To use  your credentials with this repository, copy the credentials.ini.example file that should be copied to credentials.ini. Then populate credentials.ini with your username and password for the AACT database.
Define some tests
One of the biggest errors I see in sharing machine learning work, is not starting the process from the correct datasets. Particularly when there is a tight deadline, the temptation to skip changing filenames in the code for a last minute data update or new filter is hard to resist. For this reason, I decided to add a data file hash check in my unit tests to verify the data is unchanged from the time the unit tests were written. In case you haven’t seen them before, file hashes are a sort of fingerprint for a file. Hashing the file runs a complicated analysis on the data in the file and returns a seemingly random string. See some examples from my interim data files:
$ md5 *
MD5 (keywords_table.csv.gz) = f8363838960fc63139d58324a43e11c6
MD5 (main_table.csv.gz) = ff7247b0119c3df7a1e593576c206c6f
This string (or hash) is unique to that file — and you will get the same result every time you run the hashing algorithm on that file… unless something changed the data in the file. If someone overwrites the data in the file (say by filling missing values or making a copy that fails halfway) — the hash will completely change to a different seemingly random string. Hashes can provide powerful protection data corruption, network errors when sharing, or momentary idiocy — if one remembers to check them before starting work. Hence the power in incorporating this into automated testing.

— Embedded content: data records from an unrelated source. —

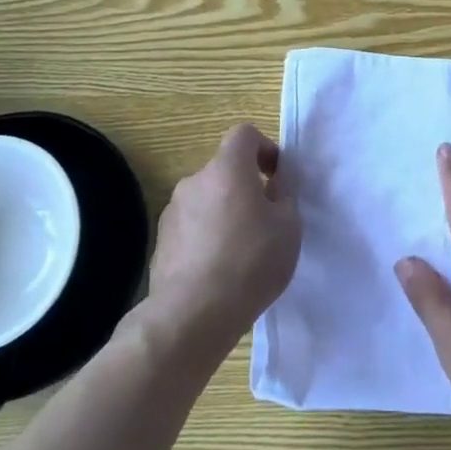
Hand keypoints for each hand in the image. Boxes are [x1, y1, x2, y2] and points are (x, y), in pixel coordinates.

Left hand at [145, 123, 300, 362]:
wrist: (193, 314)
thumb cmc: (251, 262)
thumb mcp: (288, 226)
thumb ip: (285, 193)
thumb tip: (276, 179)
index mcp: (227, 169)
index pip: (244, 134)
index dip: (264, 148)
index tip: (276, 177)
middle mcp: (195, 181)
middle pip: (224, 170)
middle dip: (245, 187)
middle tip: (265, 222)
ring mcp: (173, 212)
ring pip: (207, 199)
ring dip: (224, 213)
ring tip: (241, 252)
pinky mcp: (161, 242)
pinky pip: (191, 227)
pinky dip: (206, 237)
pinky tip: (217, 271)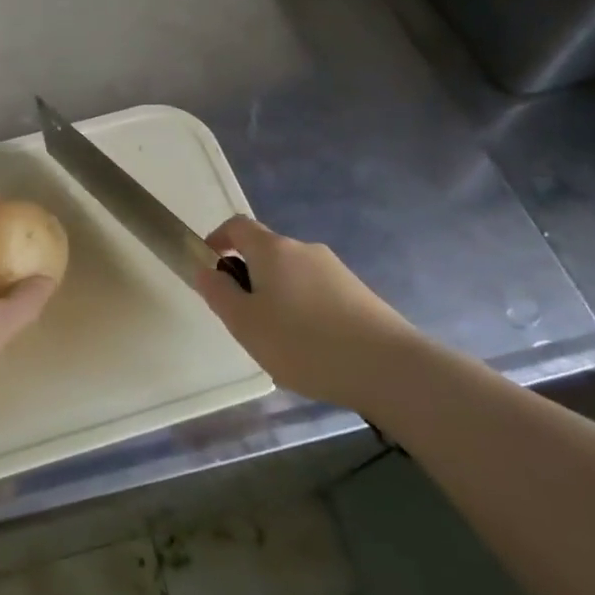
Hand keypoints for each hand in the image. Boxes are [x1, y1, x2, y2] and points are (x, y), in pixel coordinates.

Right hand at [194, 216, 417, 406]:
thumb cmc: (304, 342)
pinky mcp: (359, 294)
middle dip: (249, 277)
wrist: (389, 368)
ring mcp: (336, 271)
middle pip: (266, 252)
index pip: (237, 226)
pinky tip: (312, 349)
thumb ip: (219, 294)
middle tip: (243, 319)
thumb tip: (205, 270)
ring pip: (293, 276)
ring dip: (277, 297)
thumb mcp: (245, 324)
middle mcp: (305, 250)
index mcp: (273, 249)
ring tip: (279, 342)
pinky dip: (304, 311)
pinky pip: (318, 293)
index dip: (218, 239)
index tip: (209, 267)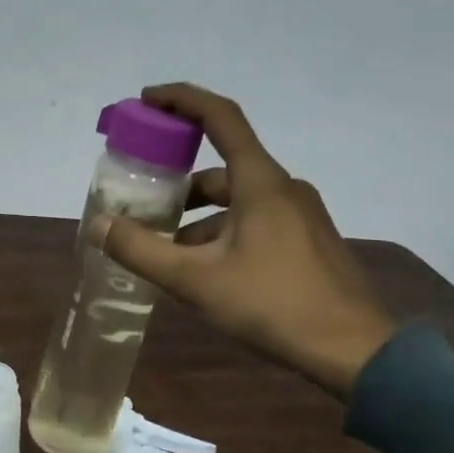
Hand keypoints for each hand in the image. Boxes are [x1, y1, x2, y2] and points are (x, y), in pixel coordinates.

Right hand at [97, 83, 398, 399]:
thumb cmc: (273, 304)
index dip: (181, 99)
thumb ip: (141, 250)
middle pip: (221, 166)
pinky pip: (254, 221)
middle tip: (142, 197)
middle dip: (178, 179)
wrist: (355, 352)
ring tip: (164, 247)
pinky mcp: (307, 241)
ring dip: (198, 215)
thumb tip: (98, 224)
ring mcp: (300, 215)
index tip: (146, 100)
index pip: (220, 116)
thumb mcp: (196, 280)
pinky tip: (204, 270)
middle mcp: (282, 188)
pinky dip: (222, 232)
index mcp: (260, 182)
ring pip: (237, 200)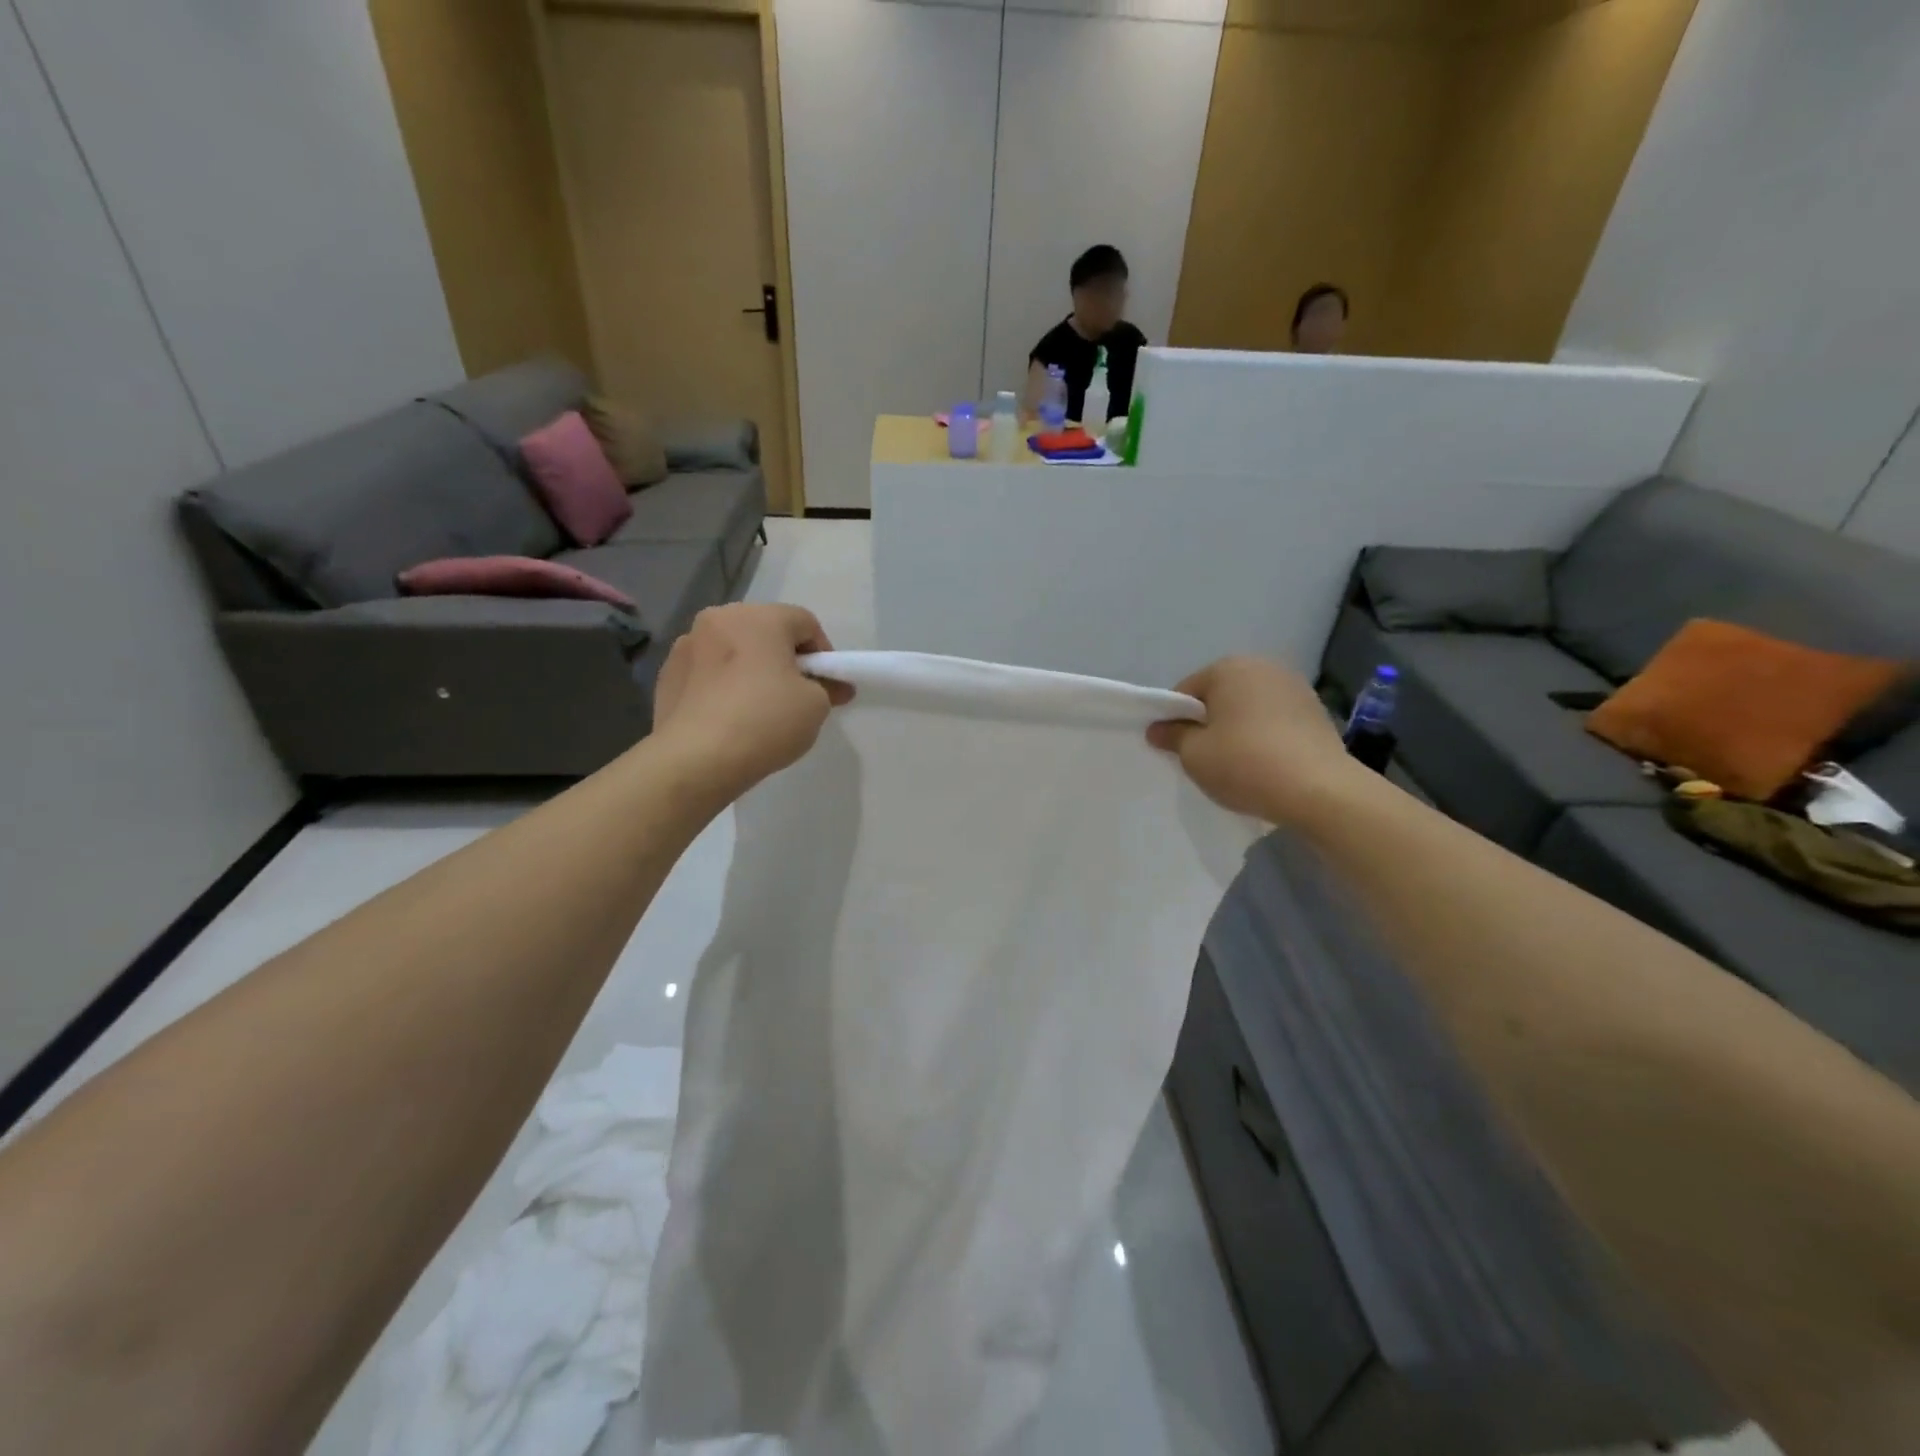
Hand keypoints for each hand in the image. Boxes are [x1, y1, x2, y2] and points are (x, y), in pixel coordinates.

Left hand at [651, 603, 851, 799]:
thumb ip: (827, 688)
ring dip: (750, 670)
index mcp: (758, 618)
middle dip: (784, 658)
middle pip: (765, 631)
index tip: (826, 686)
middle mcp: (718, 620)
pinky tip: (728, 718)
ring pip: (732, 651)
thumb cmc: (765, 721)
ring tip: (758, 709)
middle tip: (796, 695)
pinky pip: (707, 673)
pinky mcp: (666, 675)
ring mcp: (686, 646)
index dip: (823, 653)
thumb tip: (832, 687)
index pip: (804, 622)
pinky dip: (722, 687)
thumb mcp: (815, 705)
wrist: (695, 759)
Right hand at [1147, 657, 1366, 824]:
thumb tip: (1157, 729)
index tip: (1177, 749)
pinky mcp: (1317, 711)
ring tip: (1239, 764)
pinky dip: (1265, 737)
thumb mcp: (1194, 754)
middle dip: (1209, 722)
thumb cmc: (1245, 764)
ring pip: (1249, 708)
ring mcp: (1295, 687)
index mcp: (1228, 668)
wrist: (1320, 791)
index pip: (1186, 692)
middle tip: (1206, 758)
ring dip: (1239, 729)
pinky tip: (1266, 764)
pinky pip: (1276, 721)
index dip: (1175, 721)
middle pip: (1220, 696)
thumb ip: (1172, 736)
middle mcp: (1263, 667)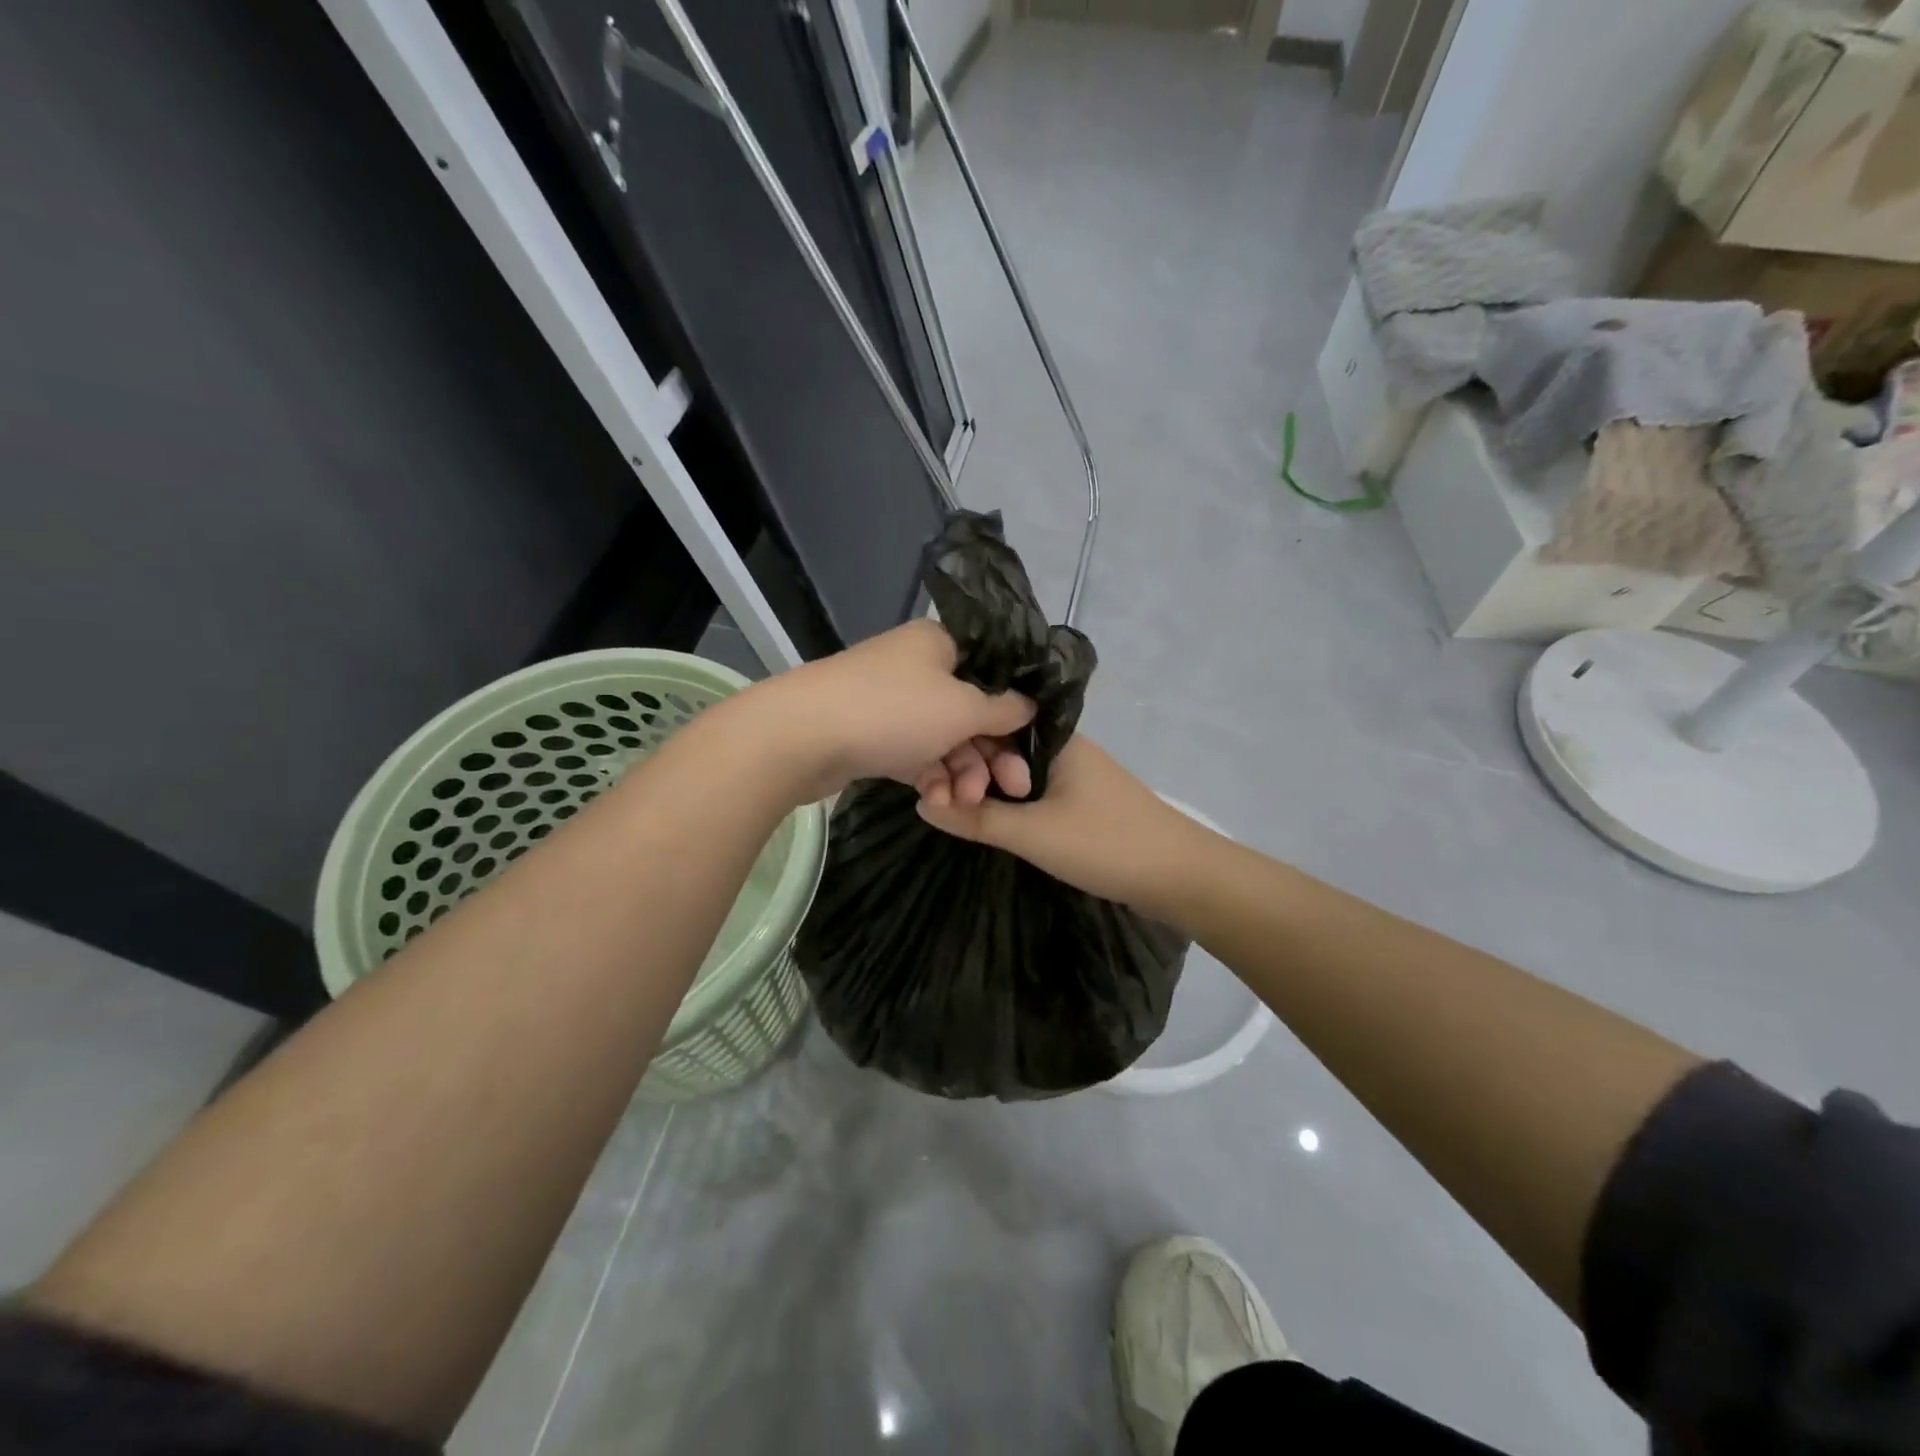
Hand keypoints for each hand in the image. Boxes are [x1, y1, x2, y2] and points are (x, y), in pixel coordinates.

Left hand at [745, 619, 1035, 803]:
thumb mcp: (962, 708)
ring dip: (962, 773)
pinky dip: (931, 777)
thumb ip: (1003, 708)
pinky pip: (915, 755)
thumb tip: (1029, 704)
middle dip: (991, 754)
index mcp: (941, 644)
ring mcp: (892, 702)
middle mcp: (918, 667)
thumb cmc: (893, 710)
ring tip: (965, 802)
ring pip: (944, 738)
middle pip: (971, 711)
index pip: (993, 674)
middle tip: (1012, 789)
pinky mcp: (872, 735)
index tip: (1031, 748)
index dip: (1016, 712)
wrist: (801, 736)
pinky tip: (939, 803)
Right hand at [915, 735, 1215, 919]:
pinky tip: (988, 819)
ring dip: (990, 791)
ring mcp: (1076, 776)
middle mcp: (1065, 748)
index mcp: (1056, 738)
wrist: (1181, 877)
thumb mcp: (1033, 833)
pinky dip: (1011, 804)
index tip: (928, 771)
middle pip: (1004, 748)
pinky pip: (1035, 794)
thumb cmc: (1106, 843)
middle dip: (971, 770)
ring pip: (1018, 774)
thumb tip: (923, 803)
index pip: (993, 722)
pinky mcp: (1083, 803)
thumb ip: (977, 818)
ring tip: (953, 808)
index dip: (959, 743)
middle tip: (936, 797)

I used this tip from stackoverflow to run my hashes in python.
Future work
This project is rapidly consuming much of my free time, and there is a lot more I want to accomplish. I have currently collected some data, performed preliminary basic EDA on it, and prepared some rudimentary NLP features from each data file. I still need to join the data into a final dataset and build a model. Then I will create some tests to give confidence the model has not been corrupted since I saved it. I’d like to refactor my code to modernize some of the feature engineering and make it easier to test and pass new data thru. Finally, I’ll setup some automate documentation to help others follow my work.